**DATA IN THIS EXERCISE:**
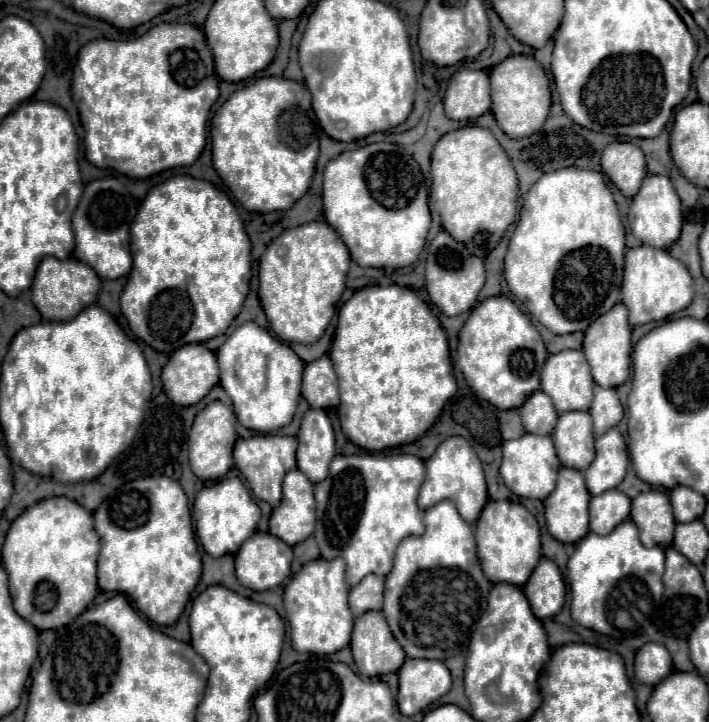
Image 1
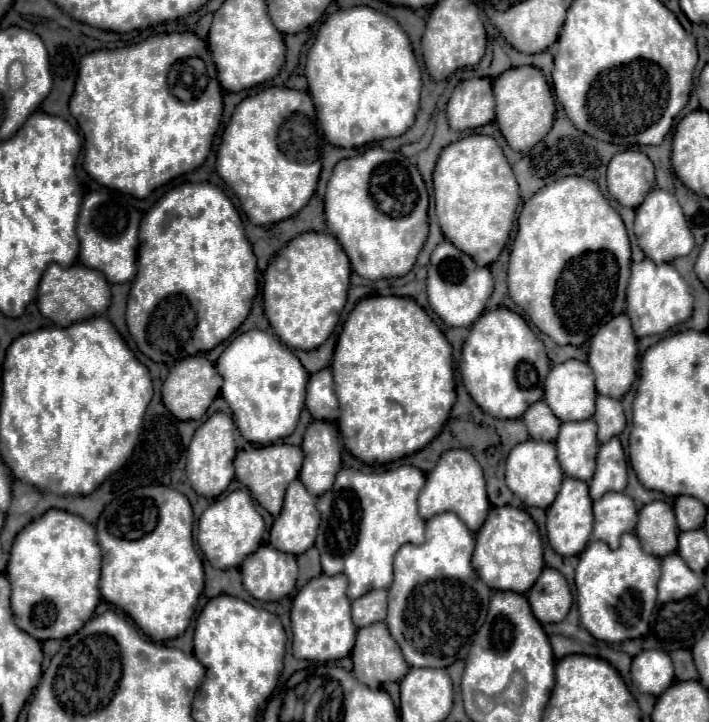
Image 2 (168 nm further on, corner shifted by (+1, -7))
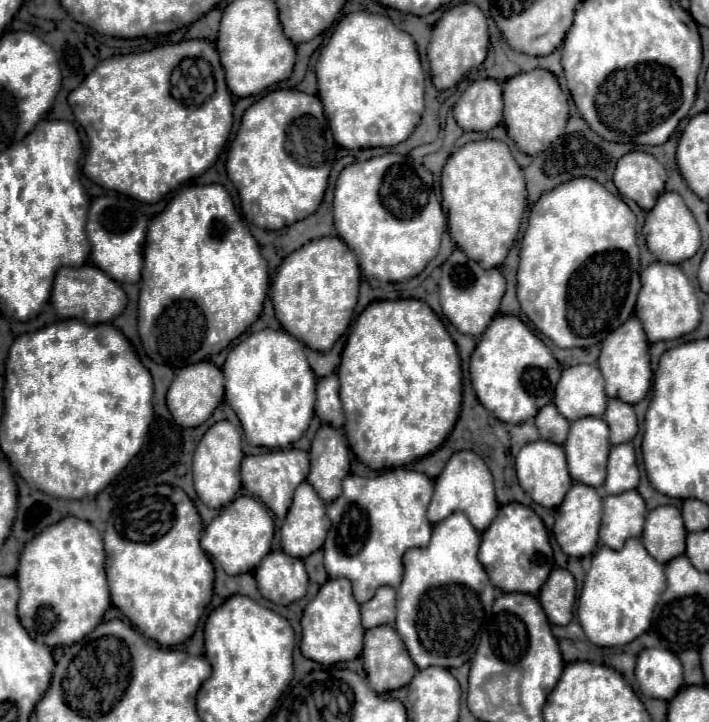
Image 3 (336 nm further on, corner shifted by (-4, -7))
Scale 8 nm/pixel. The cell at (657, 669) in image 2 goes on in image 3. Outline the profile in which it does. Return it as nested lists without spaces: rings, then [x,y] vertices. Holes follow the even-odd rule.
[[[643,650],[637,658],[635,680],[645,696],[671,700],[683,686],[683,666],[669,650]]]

...

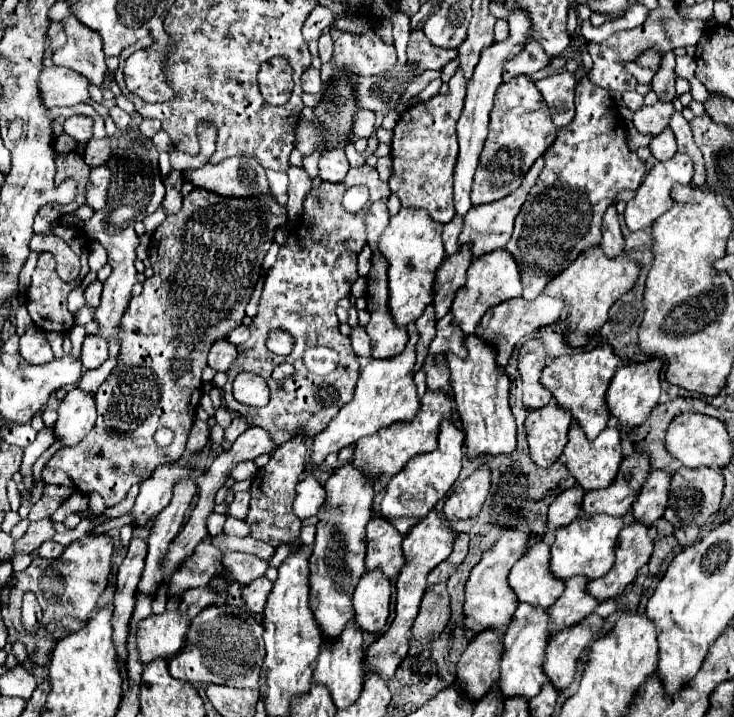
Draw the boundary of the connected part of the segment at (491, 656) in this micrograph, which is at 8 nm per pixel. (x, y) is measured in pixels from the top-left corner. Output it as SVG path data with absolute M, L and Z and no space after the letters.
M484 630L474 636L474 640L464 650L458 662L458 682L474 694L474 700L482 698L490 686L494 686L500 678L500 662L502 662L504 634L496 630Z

**PROBLEM REQUIREMENTS:** The lines that contain the word "further" are wanted; copy each of them from the records.

**OUTPUT:**
Image 2 (168 nm further on, corner shifted by (+1, -7))
Image 3 (336 nm further on, corner shifted by (-4, -7))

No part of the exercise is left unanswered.